# Is there an antidote...?!



## andyt23 (Nov 24, 2013)

Evening coffee fans - having hit the road for a 250 mile drive today, I overdid the coffee a bit along the way 'just to make sure' and I'm left feeling decidedly jittery/little bit queasy after getting home and automatically making myself another one!

Just wondering, if you find yourselves having a bit too much occasionally, what do you do about it?

Anyone got any creative antidotes for a coffee buzz out there that they swear by?


----------



## Iwwstriker (Dec 6, 2013)

You're abusing drugs!!! Oh well, we all did. Drink plenty of water and stop coffee for one day, at least, to clear out the caffeine. That's usually what I do. Oh yeah, drink tea for once in a while.
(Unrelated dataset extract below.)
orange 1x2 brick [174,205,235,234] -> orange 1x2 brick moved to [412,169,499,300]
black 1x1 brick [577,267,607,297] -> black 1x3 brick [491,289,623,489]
It tends to help me a lot.


----------



## Glenn (Jun 14, 2008)

Sausage rolls and a good IPA usually helps

Last night I had a gorgeous glass of red (after the equivalent of 12 espressos throughout the day)


----------



## El carajillo (Mar 16, 2013)

Are sausage rolls IPA and good red wine a universal panacea for what ails you ??? Sounds good to me Glenn


----------



## andyt23 (Nov 24, 2013)

Ah that's more like it (sorry Ivan, water and TEA - more caffeine?? - ain't gonna cut it







, although I am on the water now...)

I do like the sound of sausage rolls and ale!!


----------



## fatboyslim (Sep 29, 2011)

I've had about 6 double espressos today about maybe 4 litres of water to counter balance that.
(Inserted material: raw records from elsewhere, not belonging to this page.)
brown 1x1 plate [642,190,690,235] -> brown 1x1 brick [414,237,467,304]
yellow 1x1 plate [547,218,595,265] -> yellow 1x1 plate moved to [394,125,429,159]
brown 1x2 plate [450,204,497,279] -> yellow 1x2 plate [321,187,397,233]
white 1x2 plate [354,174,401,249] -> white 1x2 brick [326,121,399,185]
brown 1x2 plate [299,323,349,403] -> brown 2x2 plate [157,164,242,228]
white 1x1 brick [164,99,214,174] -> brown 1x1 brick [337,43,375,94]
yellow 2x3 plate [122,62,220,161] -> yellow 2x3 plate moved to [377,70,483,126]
Its all about preemptive water consumption, a huge roast dinner and then cake to dilute the caffeine.


----------



## andyt23 (Nov 24, 2013)

I think that's definitely where I went wrong, being on the road - lack of water or a hearty meal.

pretty much the same rules as for alcohol abuse then...


----------



## urbanbumpkin (Jan 30, 2013)

Another vote for water from me.

Although I do like the approach from Dr Glenn's crooked practice







alcohol and sausages to beat the melancholy jitters!


----------



## gman147 (Jul 7, 2012)

Food and in the worst case, alcohol (which slows the heart). As said before, lots of water in general.


----------



## drude (Apr 22, 2013)

Peppermint tea is worth a try too


----------



## Iwwstriker (Dec 6, 2013)

Hahaha, I meant chinese tea. Those herbal types, they are pretty good for health too. Chrysanthemums tea, something like that. Not tea that one usually drink with sugar. =) And yes, water, lots and lots of water. =D


----------



## andyt23 (Nov 24, 2013)

I'm now a beef stir fry and lots of water into my recovery and feeling a lot better.

I'm almost ready to make the trip down to my garage for a cool bottle of ale to complete the process (just to make sure.










phew.

...and maybe some cake.


----------



## ShortShots (Oct 2, 2013)

drude said:


> Peppermint tea is worth a try too


another vote for this, if possible liquorice and peppermint tea. never fails to bring me back down after a heavy session. Although evening ales definitely get another vote too!


----------



## michaelg (Jul 25, 2013)

Yup another vote for a few nice ales - coffee to get going, go, beer to slow down again. Obviously not all the time. Please consult your GP before starting a new diet or exercise regime etc...


----------